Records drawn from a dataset

===

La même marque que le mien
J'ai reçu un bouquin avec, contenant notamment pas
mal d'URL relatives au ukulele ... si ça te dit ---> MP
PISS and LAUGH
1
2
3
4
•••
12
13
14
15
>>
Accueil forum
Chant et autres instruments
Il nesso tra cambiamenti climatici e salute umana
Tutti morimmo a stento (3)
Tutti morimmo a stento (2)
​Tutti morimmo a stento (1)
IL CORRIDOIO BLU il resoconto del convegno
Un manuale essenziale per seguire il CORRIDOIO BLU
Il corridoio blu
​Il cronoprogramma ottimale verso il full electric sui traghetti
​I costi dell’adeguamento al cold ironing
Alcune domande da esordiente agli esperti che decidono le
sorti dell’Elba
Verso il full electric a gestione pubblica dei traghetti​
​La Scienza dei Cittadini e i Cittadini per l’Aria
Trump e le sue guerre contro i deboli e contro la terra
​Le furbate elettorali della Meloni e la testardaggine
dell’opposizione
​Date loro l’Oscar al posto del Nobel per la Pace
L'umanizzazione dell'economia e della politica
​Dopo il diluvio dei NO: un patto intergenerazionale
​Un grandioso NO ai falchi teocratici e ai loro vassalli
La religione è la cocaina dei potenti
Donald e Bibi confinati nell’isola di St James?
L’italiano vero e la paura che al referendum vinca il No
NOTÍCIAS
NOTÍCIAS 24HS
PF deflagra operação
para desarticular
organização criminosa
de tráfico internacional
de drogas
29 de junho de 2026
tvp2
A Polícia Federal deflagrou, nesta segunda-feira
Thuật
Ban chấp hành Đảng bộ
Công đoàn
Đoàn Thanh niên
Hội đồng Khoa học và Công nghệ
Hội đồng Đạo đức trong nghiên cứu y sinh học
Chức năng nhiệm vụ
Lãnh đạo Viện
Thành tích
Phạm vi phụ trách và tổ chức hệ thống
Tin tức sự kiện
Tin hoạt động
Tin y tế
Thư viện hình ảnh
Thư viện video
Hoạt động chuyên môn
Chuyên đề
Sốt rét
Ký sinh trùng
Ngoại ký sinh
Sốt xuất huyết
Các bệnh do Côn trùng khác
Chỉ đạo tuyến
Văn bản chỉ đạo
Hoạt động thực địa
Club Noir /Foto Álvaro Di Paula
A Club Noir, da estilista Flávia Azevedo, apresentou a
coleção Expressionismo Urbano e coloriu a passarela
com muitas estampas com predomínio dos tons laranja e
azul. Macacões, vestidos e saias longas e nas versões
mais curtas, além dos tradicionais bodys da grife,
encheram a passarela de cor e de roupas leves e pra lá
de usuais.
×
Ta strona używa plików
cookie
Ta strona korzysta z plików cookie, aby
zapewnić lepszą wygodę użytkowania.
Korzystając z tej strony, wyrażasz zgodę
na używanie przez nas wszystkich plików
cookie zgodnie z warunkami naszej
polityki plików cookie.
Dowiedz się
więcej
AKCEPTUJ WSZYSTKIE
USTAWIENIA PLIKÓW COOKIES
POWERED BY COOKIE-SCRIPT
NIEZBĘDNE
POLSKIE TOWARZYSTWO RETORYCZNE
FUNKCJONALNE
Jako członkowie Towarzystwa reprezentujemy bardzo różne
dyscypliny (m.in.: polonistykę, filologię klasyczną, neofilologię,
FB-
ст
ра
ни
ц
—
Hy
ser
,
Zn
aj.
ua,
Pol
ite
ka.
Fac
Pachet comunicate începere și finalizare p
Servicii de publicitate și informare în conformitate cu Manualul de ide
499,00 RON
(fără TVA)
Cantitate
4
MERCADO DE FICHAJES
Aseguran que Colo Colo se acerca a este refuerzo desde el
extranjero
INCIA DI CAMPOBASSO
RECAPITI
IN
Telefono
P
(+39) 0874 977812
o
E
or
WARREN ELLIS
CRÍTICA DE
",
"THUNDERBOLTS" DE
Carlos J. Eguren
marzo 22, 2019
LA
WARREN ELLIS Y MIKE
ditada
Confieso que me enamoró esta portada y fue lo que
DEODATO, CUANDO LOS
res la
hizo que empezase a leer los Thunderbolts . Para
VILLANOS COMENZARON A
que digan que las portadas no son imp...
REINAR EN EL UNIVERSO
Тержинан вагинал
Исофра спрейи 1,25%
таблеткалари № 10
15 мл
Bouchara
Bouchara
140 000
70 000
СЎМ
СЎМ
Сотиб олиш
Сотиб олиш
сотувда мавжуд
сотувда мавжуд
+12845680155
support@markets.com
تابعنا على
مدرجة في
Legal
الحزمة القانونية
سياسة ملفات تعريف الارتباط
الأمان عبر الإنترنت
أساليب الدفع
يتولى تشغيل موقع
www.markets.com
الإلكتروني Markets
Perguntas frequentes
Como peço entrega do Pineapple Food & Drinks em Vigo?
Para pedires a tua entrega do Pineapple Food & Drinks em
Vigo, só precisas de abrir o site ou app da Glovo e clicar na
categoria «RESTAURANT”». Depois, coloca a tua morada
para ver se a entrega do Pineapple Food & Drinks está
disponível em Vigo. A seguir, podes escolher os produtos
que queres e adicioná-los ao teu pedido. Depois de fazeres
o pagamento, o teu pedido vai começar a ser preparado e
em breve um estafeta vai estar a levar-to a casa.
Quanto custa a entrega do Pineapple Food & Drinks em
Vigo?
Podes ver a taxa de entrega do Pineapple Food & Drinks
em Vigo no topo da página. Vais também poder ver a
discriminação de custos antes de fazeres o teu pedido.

===

TASK GOAL:
From the records above, report the count of lines containing "động" and nothing more.

EXPECTED OUTPUT:
3